▸ **TEXT UNDER STUDY**:
■ ■ ■ ■ ■

Wendy Petrie, 49, has lost her job to Simon Dallow, 56. TVNZ’s cull is mystifying on multiple levels, writes Duncan Greive.
There’s a genuinely moronic characterisation of newsreading which holds that it’s a low skill job that anyone can do. Just read off the autocue for an hour, collect your $500,000 a year-ish salary and that’s you for the day. It’s flat wrong. Newsreaders mostly arrive at work hours before their shifts, with some notorious for helping junior reporters with their edits or helping polish their own scripts. Some go out reporting in war zones, many have to carry the weight of their personal lives becoming company property, contractually obliged to submit to a certain number of personal interviews in lifestyle magazines each year.
All become part of the machinery of their parent media company, rolled out to woo advertisers at events, shake hands and turn their megawatt charm on anyone the company needs it. Their faces adorn bus shelters and network promos year-round, and thus must look essentially the same each night. Seeing Tova O’Brien with a few hairs out of place, her skin shining like everyone else’s during the rushed-in live cross to cover the latest beats of the Andrew Falloon saga was a reminder of just how much time the women of television must spend in hair and make-up to be allowed into primetime. It also is a reminder that events change on the fly, and newsreaders must adapt to that in real time, while making everything flow like syrup, night after night after night.
Perhaps the harshest thing news presenters experience is near-constant speculation about their jobs, and about who might replace them. Occasionally, that speculation is well-founded, as with Wendy Petrie, the longtime anchor of TVNZ 1’s iconic 6pm bulletin, who has lost her job in a very public way.

■ ■ ■ ■ ■

Chart comprehension data:
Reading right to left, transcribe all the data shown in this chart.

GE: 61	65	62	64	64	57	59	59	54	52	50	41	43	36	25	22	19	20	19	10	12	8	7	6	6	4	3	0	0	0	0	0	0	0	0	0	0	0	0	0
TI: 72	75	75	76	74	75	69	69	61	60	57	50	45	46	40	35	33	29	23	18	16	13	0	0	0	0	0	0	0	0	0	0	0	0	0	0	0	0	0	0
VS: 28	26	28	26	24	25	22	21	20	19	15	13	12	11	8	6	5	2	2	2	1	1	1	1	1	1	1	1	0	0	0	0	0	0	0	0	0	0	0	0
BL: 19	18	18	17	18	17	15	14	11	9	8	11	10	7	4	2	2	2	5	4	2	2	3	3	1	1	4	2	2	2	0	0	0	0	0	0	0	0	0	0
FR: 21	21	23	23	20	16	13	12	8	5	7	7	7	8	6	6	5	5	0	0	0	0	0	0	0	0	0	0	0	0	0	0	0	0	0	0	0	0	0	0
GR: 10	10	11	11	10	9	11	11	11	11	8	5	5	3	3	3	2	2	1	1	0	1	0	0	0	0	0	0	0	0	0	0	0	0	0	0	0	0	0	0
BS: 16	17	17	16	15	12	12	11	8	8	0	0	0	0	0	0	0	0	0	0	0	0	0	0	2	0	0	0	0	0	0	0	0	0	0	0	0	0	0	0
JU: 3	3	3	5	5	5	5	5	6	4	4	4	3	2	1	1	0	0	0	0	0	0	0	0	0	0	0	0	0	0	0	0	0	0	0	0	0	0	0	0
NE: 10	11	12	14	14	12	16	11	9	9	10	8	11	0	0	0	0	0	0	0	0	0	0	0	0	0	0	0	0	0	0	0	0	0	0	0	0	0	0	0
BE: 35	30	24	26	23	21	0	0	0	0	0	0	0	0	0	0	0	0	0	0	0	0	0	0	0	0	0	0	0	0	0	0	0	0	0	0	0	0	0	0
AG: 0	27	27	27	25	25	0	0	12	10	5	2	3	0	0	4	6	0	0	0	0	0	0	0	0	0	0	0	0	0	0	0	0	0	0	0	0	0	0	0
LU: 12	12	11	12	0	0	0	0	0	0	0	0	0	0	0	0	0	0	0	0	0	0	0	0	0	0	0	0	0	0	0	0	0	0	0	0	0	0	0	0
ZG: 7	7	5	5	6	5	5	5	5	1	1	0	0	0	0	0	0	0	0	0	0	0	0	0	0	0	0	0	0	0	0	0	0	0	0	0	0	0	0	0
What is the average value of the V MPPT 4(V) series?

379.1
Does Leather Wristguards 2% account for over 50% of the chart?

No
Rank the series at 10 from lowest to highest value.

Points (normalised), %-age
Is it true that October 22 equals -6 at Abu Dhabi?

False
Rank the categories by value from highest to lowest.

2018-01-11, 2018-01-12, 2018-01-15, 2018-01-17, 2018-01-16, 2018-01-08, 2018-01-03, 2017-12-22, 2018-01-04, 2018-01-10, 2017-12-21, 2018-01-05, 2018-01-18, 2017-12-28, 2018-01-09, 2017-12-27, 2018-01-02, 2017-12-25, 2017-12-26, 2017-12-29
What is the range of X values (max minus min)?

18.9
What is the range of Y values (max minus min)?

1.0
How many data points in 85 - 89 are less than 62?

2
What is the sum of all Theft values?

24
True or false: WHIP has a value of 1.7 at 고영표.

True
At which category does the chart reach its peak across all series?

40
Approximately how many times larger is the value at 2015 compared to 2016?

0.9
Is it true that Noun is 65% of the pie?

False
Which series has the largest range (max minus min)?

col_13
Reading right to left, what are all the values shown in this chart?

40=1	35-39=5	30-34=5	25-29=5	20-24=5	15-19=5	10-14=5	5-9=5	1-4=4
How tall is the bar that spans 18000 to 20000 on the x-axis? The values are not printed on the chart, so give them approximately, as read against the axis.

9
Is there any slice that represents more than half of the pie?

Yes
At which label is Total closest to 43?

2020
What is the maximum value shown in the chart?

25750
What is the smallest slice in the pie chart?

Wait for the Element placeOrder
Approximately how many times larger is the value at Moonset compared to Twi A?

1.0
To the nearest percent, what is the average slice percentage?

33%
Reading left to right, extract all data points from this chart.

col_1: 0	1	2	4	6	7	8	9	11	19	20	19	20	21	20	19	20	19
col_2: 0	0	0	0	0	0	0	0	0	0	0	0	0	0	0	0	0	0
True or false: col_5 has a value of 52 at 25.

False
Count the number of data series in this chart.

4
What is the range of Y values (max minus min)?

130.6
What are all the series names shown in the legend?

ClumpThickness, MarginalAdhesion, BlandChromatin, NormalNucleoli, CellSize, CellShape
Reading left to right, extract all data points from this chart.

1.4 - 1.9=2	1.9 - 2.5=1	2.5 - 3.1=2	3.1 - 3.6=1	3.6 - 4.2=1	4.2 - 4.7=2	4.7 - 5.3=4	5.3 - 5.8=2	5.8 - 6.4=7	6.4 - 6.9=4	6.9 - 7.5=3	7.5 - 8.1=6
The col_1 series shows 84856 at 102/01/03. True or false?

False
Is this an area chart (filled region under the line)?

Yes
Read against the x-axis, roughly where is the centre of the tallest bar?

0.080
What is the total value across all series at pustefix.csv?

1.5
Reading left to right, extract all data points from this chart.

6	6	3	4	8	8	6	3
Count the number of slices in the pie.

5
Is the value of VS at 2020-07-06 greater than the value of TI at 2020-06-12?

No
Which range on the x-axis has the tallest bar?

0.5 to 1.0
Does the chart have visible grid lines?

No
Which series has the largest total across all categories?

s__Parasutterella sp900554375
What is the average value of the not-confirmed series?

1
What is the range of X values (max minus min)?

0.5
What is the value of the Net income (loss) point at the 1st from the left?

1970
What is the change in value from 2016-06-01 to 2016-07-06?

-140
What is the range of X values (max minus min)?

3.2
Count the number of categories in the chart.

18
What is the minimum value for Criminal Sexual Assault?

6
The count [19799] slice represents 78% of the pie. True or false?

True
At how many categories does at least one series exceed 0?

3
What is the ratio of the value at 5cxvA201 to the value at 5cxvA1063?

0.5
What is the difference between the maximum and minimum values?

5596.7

■ ■ ■ ■ ■

▸ **WORK INSTRUCTION 1**:
In the article on TVNZ's newsreader cull, what are newsreaders contractually obliged to submit to each year?
▸ **WORK INSTRUCTION 2**:
Carry on the article about TVNZ's newsreader cull, beginning after its final sentence.

▸ **WRITTEN ANSWER 1**:
A certain number of personal interviews in lifestyle magazines.

▸ **WRITTEN ANSWER 2**:
More agonisingly, she has lost it to her co-host, Simon Dallow, whom she has sat alongside since 2006, as it moves to a solo anchor position as part of a drive to find $10m in cost savings. It begs a number of questions. Most prominently: why Petrie? After 14 years on the job, she and Dallow both appear equally skilled, the only difference being that Dallow is seven years older. It fits an unfortunate pattern, witheringly diagnosed by Hilary Barry a few years ago in an interview with me. “Seeing women over a certain age on television is one issue that absolutely needs to be addressed,” she said. “I am the oldest woman in a full time job on television and I’m 47.”
Now, that interview was three years ago, and Barry is still on television at 50. But the fact of Petrie being excised in favour of her older co-host does seem to perpetuate a recent trend of men being allowed much lengthier lives behind news desks than women, with Dallow a similar age to John Campbell and Mike McRoberts, neither of whom appear likely to be going anywhere.
Perhaps a bigger question is why, if the object is cost saving, would you retain either? Anchors are notoriously highly paid positions; anchors who have presented TVNZ’s 6pm bulletin for 14 years can be assumed to be among the most well-compensated figures at the network. There are any number of highly qualified presenters rattling around the TVNZ building – there was (and remains) an opportunity to introduce a new one.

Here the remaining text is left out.